→ **Try it**:
In your reply, repeat every entry exactly and skip over each picture.

→ **Saved data entries**:
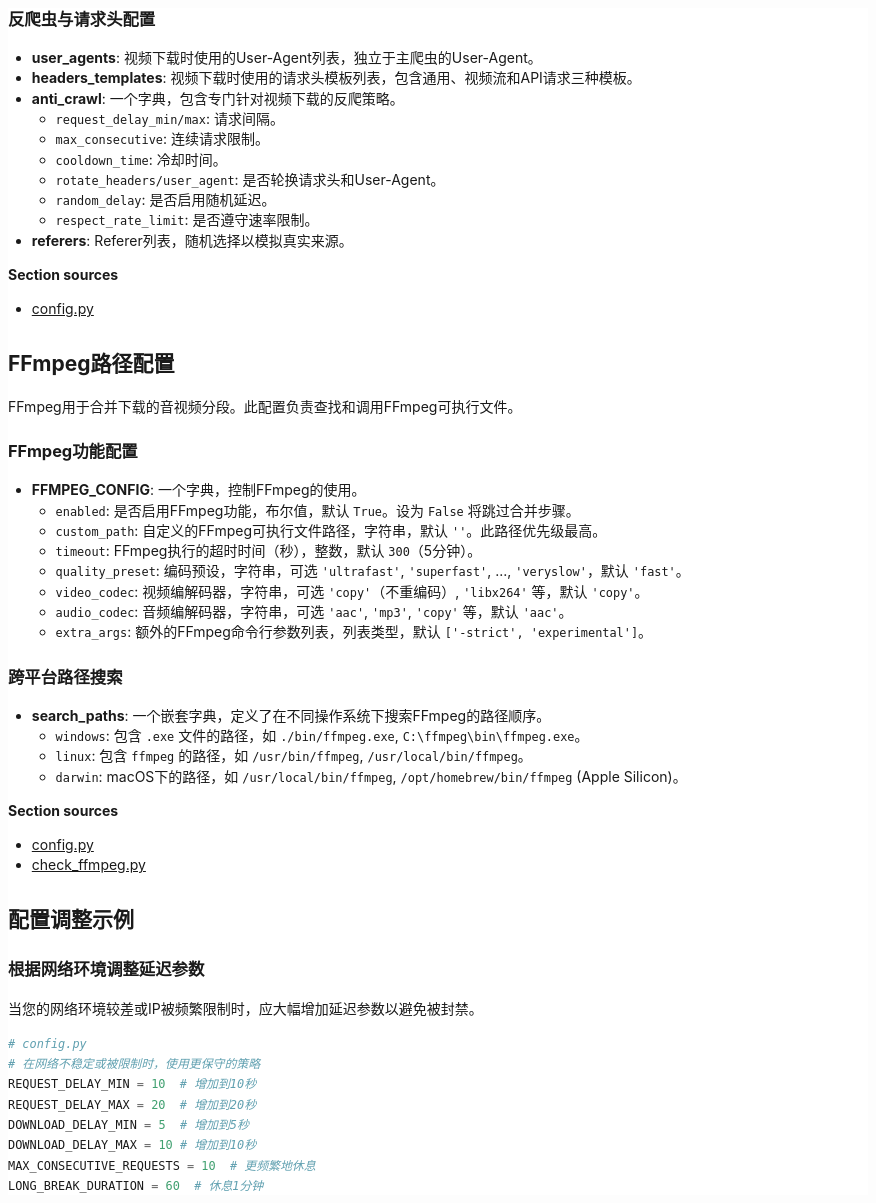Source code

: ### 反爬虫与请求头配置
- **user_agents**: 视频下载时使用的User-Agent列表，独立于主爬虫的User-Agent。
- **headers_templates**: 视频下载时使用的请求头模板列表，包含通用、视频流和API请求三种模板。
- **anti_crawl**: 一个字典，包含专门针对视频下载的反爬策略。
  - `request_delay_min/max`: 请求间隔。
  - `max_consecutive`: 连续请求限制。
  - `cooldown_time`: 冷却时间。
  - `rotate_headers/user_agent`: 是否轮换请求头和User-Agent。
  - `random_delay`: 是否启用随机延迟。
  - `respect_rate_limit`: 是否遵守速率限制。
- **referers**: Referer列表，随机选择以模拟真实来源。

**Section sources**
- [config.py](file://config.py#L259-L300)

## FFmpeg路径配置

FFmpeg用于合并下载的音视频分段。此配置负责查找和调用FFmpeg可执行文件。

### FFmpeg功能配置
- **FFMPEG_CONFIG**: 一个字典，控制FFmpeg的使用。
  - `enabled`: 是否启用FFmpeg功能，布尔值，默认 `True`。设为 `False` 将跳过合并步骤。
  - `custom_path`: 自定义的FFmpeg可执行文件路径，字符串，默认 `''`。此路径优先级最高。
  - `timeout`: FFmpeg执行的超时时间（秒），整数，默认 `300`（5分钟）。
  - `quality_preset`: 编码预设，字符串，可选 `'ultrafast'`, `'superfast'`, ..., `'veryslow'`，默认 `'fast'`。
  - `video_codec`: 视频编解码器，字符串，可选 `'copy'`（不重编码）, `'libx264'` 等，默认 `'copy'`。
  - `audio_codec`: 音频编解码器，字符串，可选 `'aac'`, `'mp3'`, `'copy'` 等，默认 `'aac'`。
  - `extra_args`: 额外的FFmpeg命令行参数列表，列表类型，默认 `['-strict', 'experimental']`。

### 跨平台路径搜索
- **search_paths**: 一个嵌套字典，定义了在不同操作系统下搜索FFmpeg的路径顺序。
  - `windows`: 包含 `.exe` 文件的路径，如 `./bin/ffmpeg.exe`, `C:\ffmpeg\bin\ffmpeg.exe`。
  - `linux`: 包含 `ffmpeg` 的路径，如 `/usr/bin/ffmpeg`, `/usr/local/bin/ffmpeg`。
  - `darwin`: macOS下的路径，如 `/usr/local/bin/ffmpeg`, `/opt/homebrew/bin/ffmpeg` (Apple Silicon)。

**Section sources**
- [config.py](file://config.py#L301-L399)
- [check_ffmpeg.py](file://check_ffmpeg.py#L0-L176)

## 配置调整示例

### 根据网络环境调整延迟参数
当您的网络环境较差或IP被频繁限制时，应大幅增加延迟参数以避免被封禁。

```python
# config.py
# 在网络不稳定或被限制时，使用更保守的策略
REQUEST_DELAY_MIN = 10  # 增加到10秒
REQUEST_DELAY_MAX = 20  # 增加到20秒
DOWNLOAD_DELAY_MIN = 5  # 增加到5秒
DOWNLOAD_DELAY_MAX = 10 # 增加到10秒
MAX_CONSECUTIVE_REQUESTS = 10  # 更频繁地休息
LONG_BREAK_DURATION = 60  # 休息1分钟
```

→ **Output for this exercise**:
Source code

: ### 反爬虫与请求头配置
- **user_agents**: 视频下载时使用的User-Agent列表，独立于主爬虫的User-Agent。
- **headers_templates**: 视频下载时使用的请求头模板列表，包含通用、视频流和API请求三种模板。
- **anti_crawl**: 一个字典，包含专门针对视频下载的反爬策略。
  - `request_delay_min/max`: 请求间隔。
  - `max_consecutive`: 连续请求限制。
  - `cooldown_time`: 冷却时间。
  - `rotate_headers/user_agent`: 是否轮换请求头和User-Agent。
  - `random_delay`: 是否启用随机延迟。
  - `respect_rate_limit`: 是否遵守速率限制。
- **referers**: Referer列表，随机选择以模拟真实来源。

**Section sources**
- [config.py](file://config.py#L259-L300)

## FFmpeg路径配置

FFmpeg用于合并下载的音视频分段。此配置负责查找和调用FFmpeg可执行文件。

### FFmpeg功能配置
- **FFMPEG_CONFIG**: 一个字典，控制FFmpeg的使用。
  - `enabled`: 是否启用FFmpeg功能，布尔值，默认 `True`。设为 `False` 将跳过合并步骤。
  - `custom_path`: 自定义的FFmpeg可执行文件路径，字符串，默认 `''`。此路径优先级最高。
  - `timeout`: FFmpeg执行的超时时间（秒），整数，默认 `300`（5分钟）。
  - `quality_preset`: 编码预设，字符串，可选 `'ultrafast'`, `'superfast'`, ..., `'veryslow'`，默认 `'fast'`。
  - `video_codec`: 视频编解码器，字符串，可选 `'copy'`（不重编码）, `'libx264'` 等，默认 `'copy'`。
  - `audio_codec`: 音频编解码器，字符串，可选 `'aac'`, `'mp3'`, `'copy'` 等，默认 `'aac'`。
  - `extra_args`: 额外的FFmpeg命令行参数列表，列表类型，默认 `['-strict', 'experimental']`。

### 跨平台路径搜索
- **search_paths**: 一个嵌套字典，定义了在不同操作系统下搜索FFmpeg的路径顺序。
  - `windows`: 包含 `.exe` 文件的路径，如 `./bin/ffmpeg.exe`, `C:\ffmpeg\bin\ffmpeg.exe`。
  - `linux`: 包含 `ffmpeg` 的路径，如 `/usr/bin/ffmpeg`, `/usr/local/bin/ffmpeg`。
  - `darwin`: macOS下的路径，如 `/usr/local/bin/ffmpeg`, `/opt/homebrew/bin/ffmpeg` (Apple Silicon)。

**Section sources**
- [config.py](file://config.py#L301-L399)
- [check_ffmpeg.py](file://check_ffmpeg.py#L0-L176)

## 配置调整示例

### 根据网络环境调整延迟参数
当您的网络环境较差或IP被频繁限制时，应大幅增加延迟参数以避免被封禁。

```python
# config.py
# 在网络不稳定或被限制时，使用更保守的策略
REQUEST_DELAY_MIN = 10  # 增加到10秒
REQUEST_DELAY_MAX = 20  # 增加到20秒
DOWNLOAD_DELAY_MIN = 5  # 增加到5秒
DOWNLOAD_DELAY_MAX = 10 # 增加到10秒
MAX_CONSECUTIVE_REQUESTS = 10  # 更频繁地休息
LONG_BREAK_DURATION = 60  # 休息1分钟
```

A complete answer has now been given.